REGULATION OF SEMICARBAZIDE-SENSITIVE AMINE OXIDASE ACTIVITY BY TESTOSTERONE: ROLE OF ANDROGEN RECEPTOR, ORNITHINE DECARBOXYLASE AND NITRIC OXIDE SYNTHASES
MILENA MISHONOVA1, HRISTO GAGOV1*
1 Department of Animal and human physiology, Faculty of Biology, 8 Dragan Tzankov, Sofia University St. Kliment Ohridski, Sofia, Bulgaria
* Corresponding author: e-mail: hgagov@uni-sofia.bg
Keywords: testosterone, liver, kidney, polyamines, histamine, nitric oxide
Abstract: Semicarbazide sensitive amine oxidase (SSAO; E.C.1.4.3.6) also known as diamine oxidase (DAO) or vascular adhesion protein-1 (VAP-1) is a key enzyme of the catabolism of polyamines and is partially responsible for the degradation of histamine. Its activity was assayed in male immature rat liver and kidney. It is known that testosterone (T) activates SSAO in murine kidney, an effect that might depend on the intracellular level of polyamines.

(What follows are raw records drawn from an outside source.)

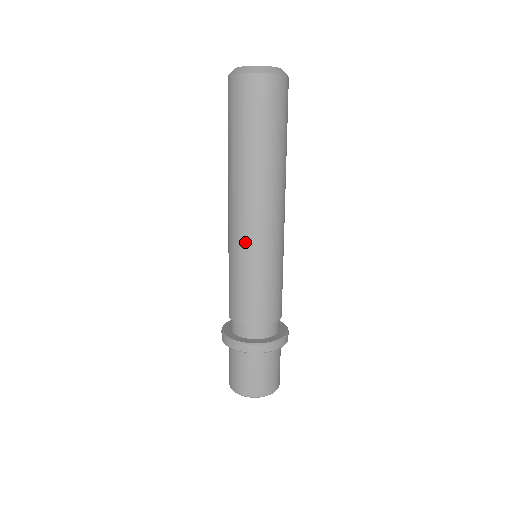
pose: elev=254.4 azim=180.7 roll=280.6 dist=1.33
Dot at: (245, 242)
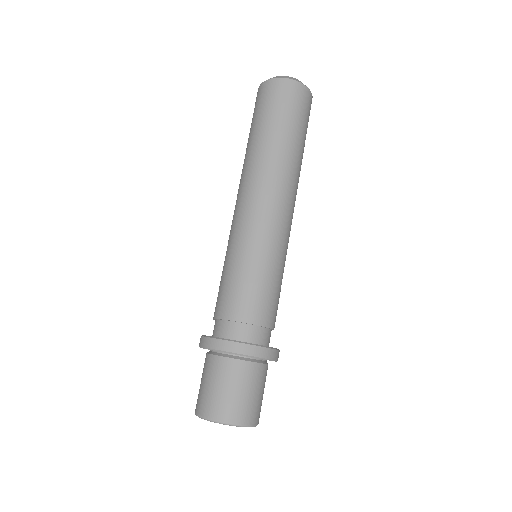
Dot at: (256, 226)
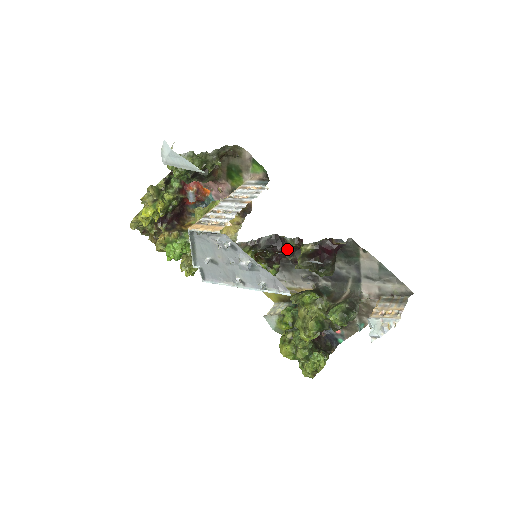
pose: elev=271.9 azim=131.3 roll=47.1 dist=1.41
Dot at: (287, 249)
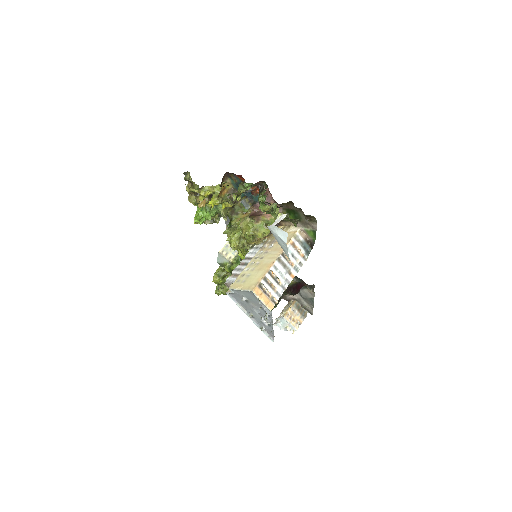
Dot at: occluded
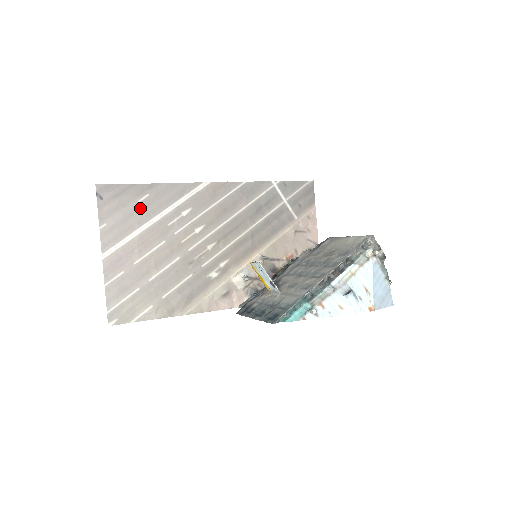
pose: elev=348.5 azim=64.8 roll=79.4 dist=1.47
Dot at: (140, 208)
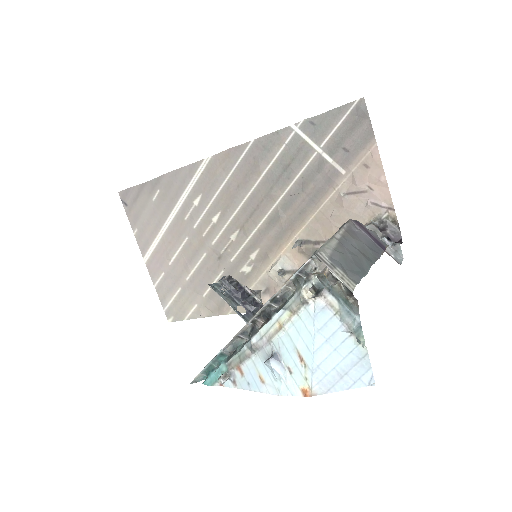
Dot at: (157, 207)
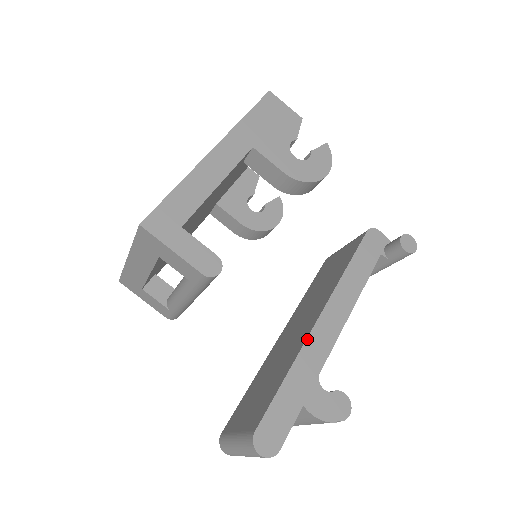
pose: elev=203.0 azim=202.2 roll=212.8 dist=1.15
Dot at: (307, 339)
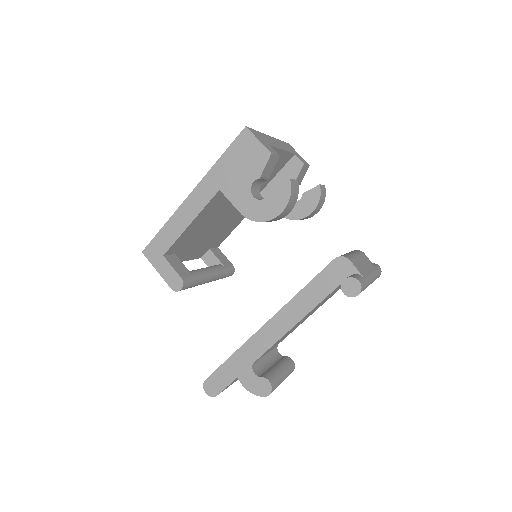
Dot at: (251, 337)
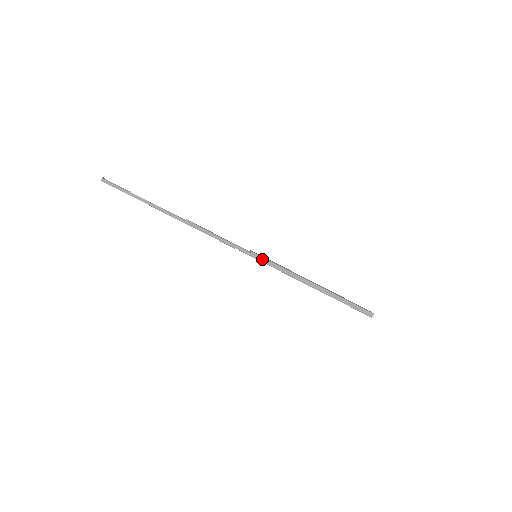
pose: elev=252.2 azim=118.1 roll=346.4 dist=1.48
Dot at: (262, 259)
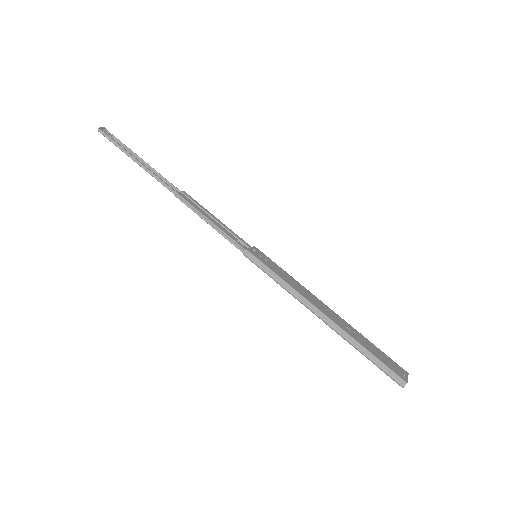
Dot at: (258, 262)
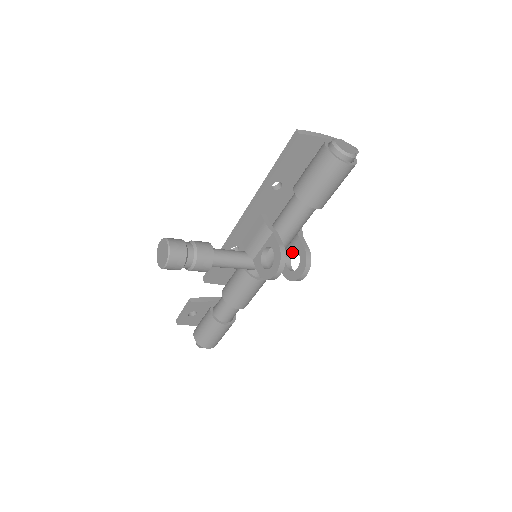
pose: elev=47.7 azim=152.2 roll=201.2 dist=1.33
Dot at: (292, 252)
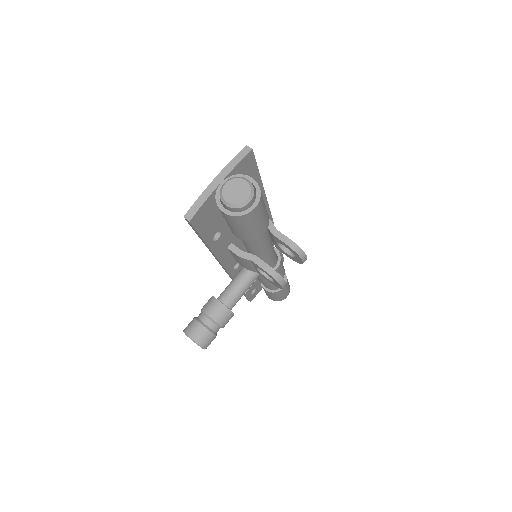
Dot at: occluded
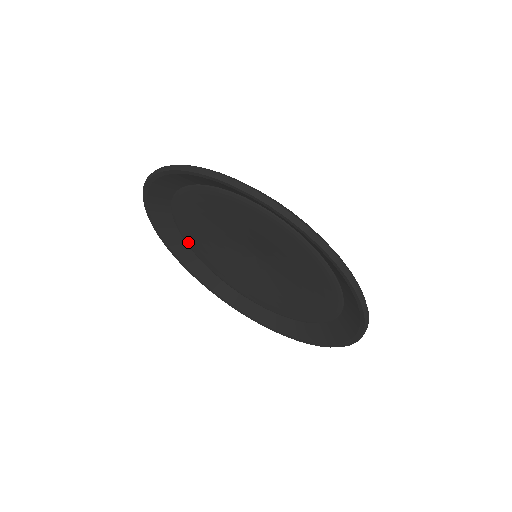
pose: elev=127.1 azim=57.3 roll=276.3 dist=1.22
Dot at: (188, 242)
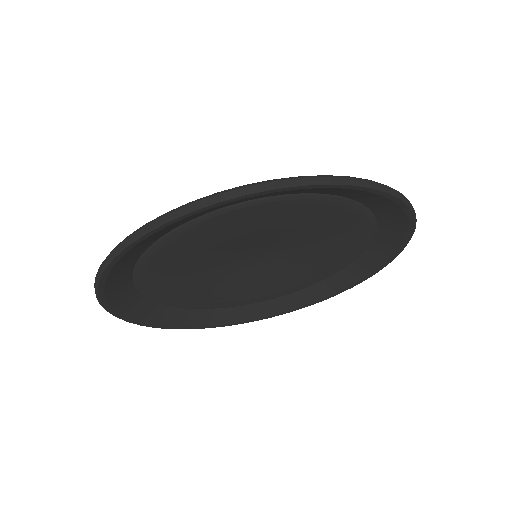
Dot at: (157, 298)
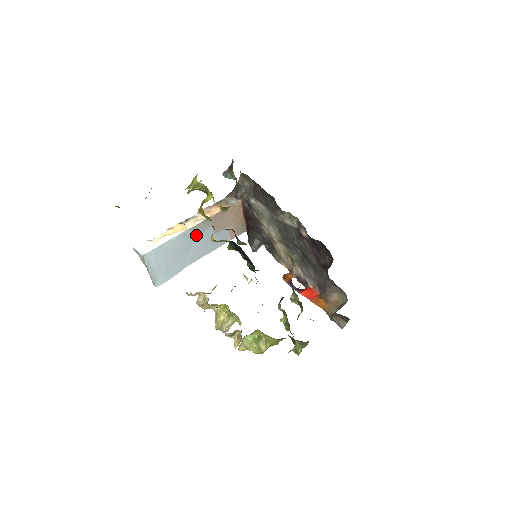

The aim of this research is to study the participation of androgen receptor, ornithine decarboxylase (ODC) and nitric oxide synthases (NOS) in testosterone regulation of DAO. The rats were treated i.p. 4 hours before measurements with T, T + hydroxyflutamide (HF), an androgen receptor antagonist, T + difluoromethylornithine (DFMO), an inhibitor of ODC or one of two selective NOS inhibitors. It was observed that i) T significantly increased DAO activity in rat kidney; ii) treatment with HF abolished this effect of T; iii) the presence of DFMO had not significant effect on T-dependent influence on DAO activity; iv) the application of NOS inhibitors reduced DAO activity of rat liver and kidney and v) the simultaneously applied T and NOS inhibitor left DAO activity at control level in liver and significantly decreased it in kidney. It is concluded that T may regulate the net (microsomal and soluble) DAO activity in rat kidney and to some extend in rat liver by a mechanism, which includes androgen receptor binding and NO as a downstream signal molecule.